# Free Roaming Setup



## TalkinTegu (May 27, 2018)

I am looking into getting my first tegu (a blue), and was wondering what yours guys opinion on free roaming setups. I would make a corner of my bedroom where it could bask, get its humidity, sleep etc. He would be able to roam my bedroom throughout the day. I do know that I would have to tegu proof my room, but what would do you guys have to say?


----------



## Walter1 (May 27, 2018)

Hi and welcome. Offering lots of room is always best. If the tegu's needs are met as is safety for you and tour home, such a set-up can work. My greatest concern is fire risk.


----------



## Gary (May 27, 2018)

Humidity needs are really hard to meet in a free roaming set up. My tegu has his own room in our house. At first it was lined with something similar to repticarpet and I maintained humidity with a humidifier. My tegu did not thrive until I lined the room with pond liner and filled it with dirt and bark. The difference in sheds and activity after the upgrade was night and day.

The humidity of the substrate is a very important factor in health. Many think that if the air is humid enough, the tegu will be healthy. That was not my experience. I now also provide an overturned bin with an entry hole, which holds a lot of moisture. That’s where my tegu prefers to sleep.

I set out wanting to have a free roaming setup, but I’d had enough experience with reptiles to know that my tegu wasn’t at its highest possible health a few weeks in, so I made some big changes.
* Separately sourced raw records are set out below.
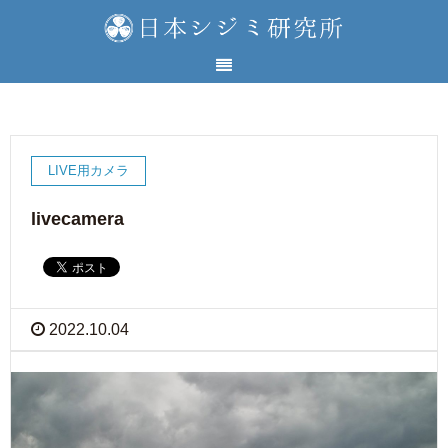
LIVE用カメラ
livecamera
2022.10.04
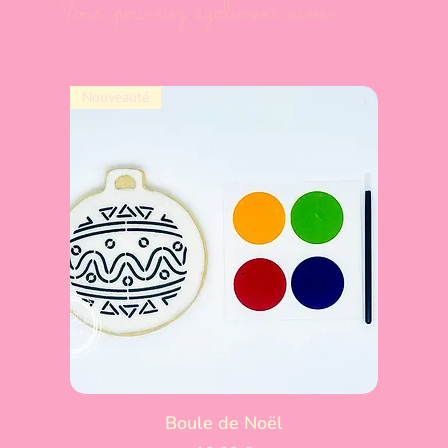
Vous pourriez également aimer
Nouveauté
Boule de Noël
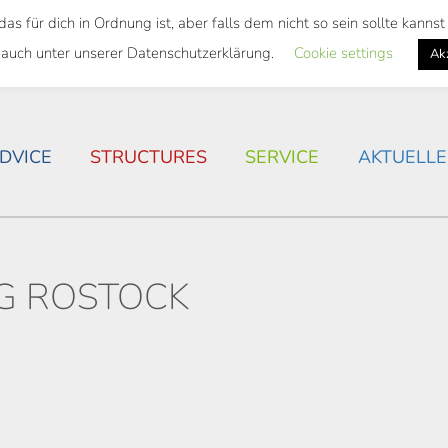
 für dich in Ordnung ist, aber falls dem nicht so sein sollte kann
 SEMESTER TICKET
HOUSING SITUATION IN ROSTOC
 auch unter unserer Datenschutzerklärung.
Cookie settings
Ak
DVICE
STRUCTURES
SERVICE
AKTUELLE
G ROSTOCK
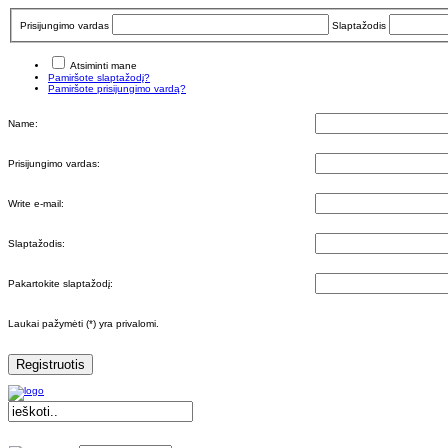
Prisijungimo vardas
Slaptažodis
Atsiminti mane
Pamiršote slaptažodį?
Pamiršote prisijungimo vardą?
Name:
Prisijungimo vardas:
Write e-mail:
Slaptažodis:
Pakartokite slaptažodį:
Laukai pažymėti (*) yra privalomi.
Registruotis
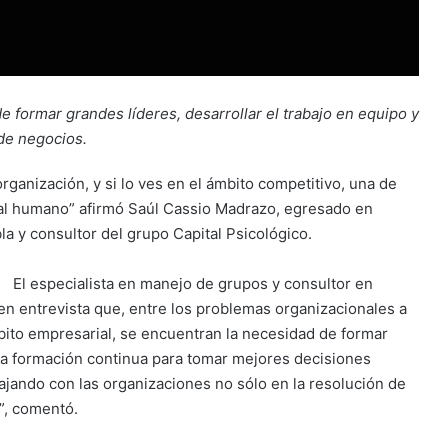
e formar grandes líderes, desarrollar el trabajo en equipo y
de negocios.
rganización, y si lo ves en el ámbito competitivo, una de
ital humano” afirmó Saúl Cassio Madrazo, egresado en
la y consultor del grupo Capital Psicológico.
El especialista en manejo de grupos y consultor en
n entrevista que, entre los problemas organizacionales a
bito empresarial, se encuentran la necesidad de formar
y la formación continua para tomar mejores decisiones
jando con las organizaciones no sólo en la resolución de
”, comentó.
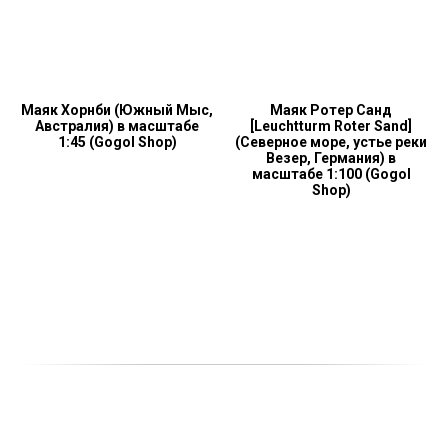
Маяк Хорнби (Южный Мыс,
Маяк Ротер Санд
Австралия) в масштабе
[Leuchtturm Roter Sand]
1:45 (Gogol Shop)
(Северное море, устье реки
Везер, Германия) в
масштабе 1:100 (Gogol
Shop)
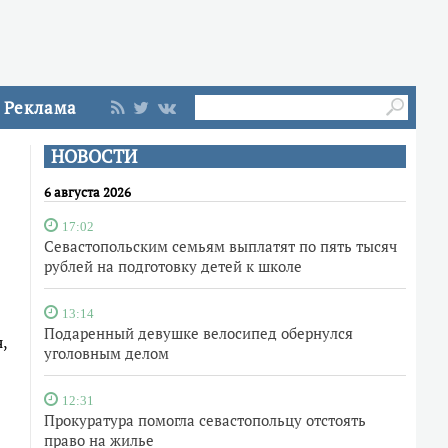
Реклама
НОВОСТИ
6 августа 2026
17:02
Севастопольским семьям выплатят по пять тысяч
рублей на подготовку детей к школе
13:14
Подаренный девушке велосипед обернулся
,
уголовным делом
12:31
Прокуратура помогла севастопольцу отстоять
право на жилье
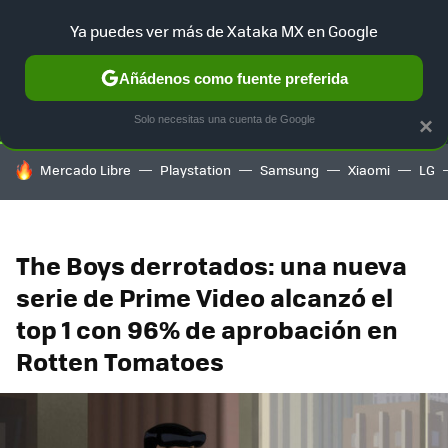
Ya puedes ver más de Xataka MX en Google
SELECCIÓN
GAMING
HOME
AUTO
TERRITORIO SAM
Añádenos como fuente preferida
Solo necesitas una cuenta de Google
×
HOY SE HABLA DE
Mercado Libre
Playstation
Samsung
Xiaomi
LG
The Boys derrotados: una nueva
serie de Prime Video alcanzó el
top 1 con 96% de aprobación en
Rotten Tomatoes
I would strongly recommend against a free roaming setup. Get a proper enclosure with proper substrate that will allow digging and moisture. That doesn’t mean you can’t take your tegu out to roam your room a few hours every day. It just means it should be sleeping, basking, and exploring an environment tailored for its care requirements.

You didn’t say this, but it may apply to others that read my post in the future: If you think free roaming will save on costs because enclosures are expensive to build A TEGU ISN’T THE PET FOR YOU. This is an exotic pet with costly care requirements. Anyone here will tell you they’re well worth the cost, but costly nonetheless


----------



## TalkinTegu (May 27, 2018)

Gary said:


> Humidity needs are really hard to meet in a free roaming set up. My tegu has his own room in our house. At first it was lined with something similar to repticarpet and I maintained humidity with a humidifier. My tegu did not thrive until I lined the room with pond liner and filled it with dirt and bark. The difference in sheds and activity after the upgrade was night and day.
> 
> The humidity of the substrate is a very important factor in health. Many think that if the air is humid enough, the tegu will be healthy. That was not my experience. I now also provide an overturned bin with an entry hole, which holds a lot of moisture. That’s where my tegu prefers to sleep.
> 
> ...



I do know that no matter how you go about it there will be a lot of costs involved which I am fine with. The reason for me doing a free roam setup would be to provide a lot of space. Thank you for this long and detailed response. It will definitely help me in the future


----------